Page-level text extractions:
******

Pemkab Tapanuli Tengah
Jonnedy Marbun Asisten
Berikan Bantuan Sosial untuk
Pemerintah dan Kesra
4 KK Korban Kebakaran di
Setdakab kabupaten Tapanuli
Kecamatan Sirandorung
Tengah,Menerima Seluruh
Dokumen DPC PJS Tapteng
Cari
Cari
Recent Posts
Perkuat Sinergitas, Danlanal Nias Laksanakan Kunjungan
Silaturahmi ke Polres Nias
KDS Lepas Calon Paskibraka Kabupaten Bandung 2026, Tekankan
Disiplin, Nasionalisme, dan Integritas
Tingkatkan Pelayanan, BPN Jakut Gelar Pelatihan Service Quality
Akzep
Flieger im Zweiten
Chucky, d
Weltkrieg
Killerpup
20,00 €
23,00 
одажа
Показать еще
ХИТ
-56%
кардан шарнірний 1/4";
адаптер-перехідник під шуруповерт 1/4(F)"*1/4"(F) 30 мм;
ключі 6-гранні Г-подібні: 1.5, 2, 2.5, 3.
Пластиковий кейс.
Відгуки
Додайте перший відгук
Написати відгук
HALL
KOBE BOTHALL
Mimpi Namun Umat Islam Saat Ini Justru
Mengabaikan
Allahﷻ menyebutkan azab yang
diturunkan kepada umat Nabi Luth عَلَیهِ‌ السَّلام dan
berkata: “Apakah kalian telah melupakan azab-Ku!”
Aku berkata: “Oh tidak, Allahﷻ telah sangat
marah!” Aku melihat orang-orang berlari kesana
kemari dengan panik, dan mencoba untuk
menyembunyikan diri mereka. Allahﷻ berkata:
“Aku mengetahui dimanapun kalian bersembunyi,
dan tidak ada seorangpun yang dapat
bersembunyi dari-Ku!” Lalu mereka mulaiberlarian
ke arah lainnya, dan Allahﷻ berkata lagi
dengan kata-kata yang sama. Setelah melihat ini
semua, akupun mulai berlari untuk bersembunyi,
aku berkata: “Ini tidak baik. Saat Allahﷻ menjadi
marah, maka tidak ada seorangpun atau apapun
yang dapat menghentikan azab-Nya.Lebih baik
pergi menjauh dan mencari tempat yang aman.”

******

• What this task involves: Copy each line above exactly as it stands.

• Result for this task:
Pemkab Tapanuli Tengah
Jonnedy Marbun Asisten
Berikan Bantuan Sosial untuk
Pemerintah dan Kesra
4 KK Korban Kebakaran di
Setdakab kabupaten Tapanuli
Kecamatan Sirandorung
Tengah,Menerima Seluruh
Dokumen DPC PJS Tapteng
Cari
Cari
Recent Posts
Perkuat Sinergitas, Danlanal Nias Laksanakan Kunjungan
Silaturahmi ke Polres Nias
KDS Lepas Calon Paskibraka Kabupaten Bandung 2026, Tekankan
Disiplin, Nasionalisme, dan Integritas
Tingkatkan Pelayanan, BPN Jakut Gelar Pelatihan Service Quality
Akzep
Flieger im Zweiten
Chucky, d
Weltkrieg
Killerpup
20,00 €
23,00 
одажа
Показать еще
ХИТ
-56%
кардан шарнірний 1/4";
адаптер-перехідник під шуруповерт 1/4(F)"*1/4"(F) 30 мм;
ключі 6-гранні Г-подібні: 1.5, 2, 2.5, 3.
Пластиковий кейс.
Відгуки
Додайте перший відгук
Написати відгук
HALL
KOBE BOTHALL
Mimpi Namun Umat Islam Saat Ini Justru
Mengabaikan
Allahﷻ menyebutkan azab yang
diturunkan kepada umat Nabi Luth عَلَیهِ‌ السَّلام dan
berkata: “Apakah kalian telah melupakan azab-Ku!”
Aku berkata: “Oh tidak, Allahﷻ telah sangat
marah!” Aku melihat orang-orang berlari kesana
kemari dengan panik, dan mencoba untuk
menyembunyikan diri mereka. Allahﷻ berkata:
“Aku mengetahui dimanapun kalian bersembunyi,
dan tidak ada seorangpun yang dapat
bersembunyi dari-Ku!” Lalu mereka mulaiberlarian
ke arah lainnya, dan Allahﷻ berkata lagi
dengan kata-kata yang sama. Setelah melihat ini
semua, akupun mulai berlari untuk bersembunyi,
aku berkata: “Ini tidak baik. Saat Allahﷻ menjadi
marah, maka tidak ada seorangpun atau apapun
yang dapat menghentikan azab-Nya.Lebih baik
pergi menjauh dan mencari tempat yang aman.”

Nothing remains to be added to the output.